### DATA EXCERPT

[Start of section]

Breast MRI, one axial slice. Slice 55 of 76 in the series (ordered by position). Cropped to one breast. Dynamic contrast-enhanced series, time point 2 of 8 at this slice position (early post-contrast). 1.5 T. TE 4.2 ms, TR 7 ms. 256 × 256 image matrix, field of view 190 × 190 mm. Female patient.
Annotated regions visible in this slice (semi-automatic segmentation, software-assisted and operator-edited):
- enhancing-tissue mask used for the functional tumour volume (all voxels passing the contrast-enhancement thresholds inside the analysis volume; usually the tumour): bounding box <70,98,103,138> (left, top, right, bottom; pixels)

[End of section]

### WHAT TO PRODUCE
Only an exact retyping of the full data will do.

### COMPLETED EXERCISE
Breast MRI, one axial slice. Slice 55 of 76 in the series (ordered by position). Cropped to one breast. Dynamic contrast-enhanced series, time point 2 of 8 at this slice position (early post-contrast). 1.5 T. TE 4.2 ms, TR 7 ms. 256 × 256 image matrix, field of view 190 × 190 mm. Female patient.
Annotated regions visible in this slice (semi-automatic segmentation, software-assisted and operator-edited):
- enhancing-tissue mask used for the functional tumour volume (all voxels passing the contrast-enhancement thresholds inside the analysis volume; usually the tumour): bounding box <70,98,103,138> (left, top, right, bottom; pixels)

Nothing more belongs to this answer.